_TASK DATA_.

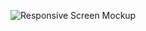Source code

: ![Responsive Screen Mockup](https://github.com/erShiaVa/Responsiv-Travel-Onepager-React.js-TailwindCSS/assets/137787875/1ce96028-5f75-4687-8b78-5fab86b317dc)
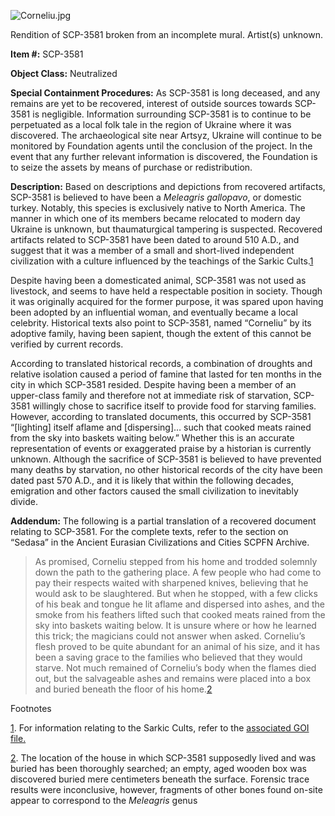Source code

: ![Corneliu.jpg](http://scp-wiki.wdfiles.com/local--files/scp-3581/Corneliu.jpg)

Rendition of SCP-3581 broken from an incomplete mural. Artist(s) unknown.

**Item #:** SCP-3581

**Object Class:** Neutralized

**Special Containment Procedures:** As SCP-3581 is long deceased, and any remains are yet to be recovered, interest of outside sources towards SCP-3581 is negligible. Information surrounding SCP-3581 is to continue to be perpetuated as a local folk tale in the region of Ukraine where it was discovered. The archaeological site near Artsyz, Ukraine will continue to be monitored by Foundation agents until the conclusion of the project. In the event that any further relevant information is discovered, the Foundation is to seize the assets by means of purchase or redistribution.

**Description:** Based on descriptions and depictions from recovered artifacts, SCP-3581 is believed to have been a _Meleagris gallopavo_, or domestic turkey. Notably, this species is exclusively native to North America. The manner in which one of its members became relocated to modern day Ukraine is unknown, but thaumaturgical tampering is suspected. Recovered artifacts related to SCP-3581 have been dated to around 510 A.D., and suggest that it was a member of a small and short-lived independent civilization with a culture influenced by the teachings of the Sarkic Cults.[1](javascript:;)

Despite having been a domesticated animal, SCP-3581 was not used as livestock, and seems to have held a respectable position in society. Though it was originally acquired for the former purpose, it was spared upon having been adopted by an influential woman, and eventually became a local celebrity. Historical texts also point to SCP-3581, named “Corneliu” by its adoptive family, having been sapient, though the extent of this cannot be verified by current records.

According to translated historical records, a combination of droughts and relative isolation caused a period of famine that lasted for ten months in the city in which SCP-3581 resided. Despite having been a member of an upper-class family and therefore not at immediate risk of starvation, SCP-3581 willingly chose to sacrifice itself to provide food for starving families. However, according to translated documents, this occurred by SCP-3581 “\[lighting\] itself aflame and \[dispersing\]… such that cooked meats rained from the sky into baskets waiting below.” Whether this is an accurate representation of events or exaggerated praise by a historian is currently unknown. Although the sacrifice of SCP-3581 is believed to have prevented many deaths by starvation, no other historical records of the city have been dated past 570 A.D., and it is likely that within the following decades, emigration and other factors caused the small civilization to inevitably divide.

**Addendum:** The following is a partial translation of a recovered document relating to SCP-3581. For the complete texts, refer to the section on “Sedasa” in the Ancient Eurasian Civilizations and Cities SCPFN Archive.

> As promised, Corneliu stepped from his home and trodded solemnly down the path to the gathering place. A few people who had come to pay their respects waited with sharpened knives, believing that he would ask to be slaughtered. But when he stopped, with a few clicks of his beak and tongue he lit aflame and dispersed into ashes, and the smoke from his feathers lifted such that cooked meats rained from the sky into baskets waiting below. It is unsure where or how he learned this trick; the magicians could not answer when asked. Corneliu’s flesh proved to be quite abundant for an animal of his size, and it has been a saving grace to the families who believed that they would starve. Not much remained of Corneliu’s body when the flames died out, but the salvageable ashes and remains were placed into a box and buried beneath the floor of his home.[2](javascript:;)

Footnotes

[1](javascript:;). For information relating to the Sarkic Cults, refer to the [associated GOI file.](/sarkicism-hub)

[2](javascript:;). The location of the house in which SCP-3581 supposedly lived and was buried has been thoroughly searched; an empty, aged wooden box was discovered buried mere centimeters beneath the surface. Forensic trace results were inconclusive, however, fragments of other bones found on-site appear to correspond to the _Meleagris_ genus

_AIM OF THE TASK_. Swap "Neutralized" for "Archived" in the part of the entries that runs from their start through the line containing "purchase or redistribution.", changing nothing else and leaving out the pictures.

_WRITTEN ANSWER_.
Source code

: ![Responsive Screen Mockup](https://github.com/erShiaVa/Responsiv-Travel-Onepager-React.js-TailwindCSS/assets/137787875/1ce96028-5f75-4687-8b78-5fab86b317dc)
Source code

: ![Corneliu.jpg](http://scp-wiki.wdfiles.com/local--files/scp-3581/Corneliu.jpg)

Rendition of SCP-3581 broken from an incomplete mural. Artist(s) unknown.

**Item #:** SCP-3581

**Object Class:** Archived

**Special Containment Procedures:** As SCP-3581 is long deceased, and any remains are yet to be recovered, interest of outside sources towards SCP-3581 is negligible. Information surrounding SCP-3581 is to continue to be perpetuated as a local folk tale in the region of Ukraine where it was discovered. The archaeological site near Artsyz, Ukraine will continue to be monitored by Foundation agents until the conclusion of the project. In the event that any further relevant information is discovered, the Foundation is to seize the assets by means of purchase or redistribution.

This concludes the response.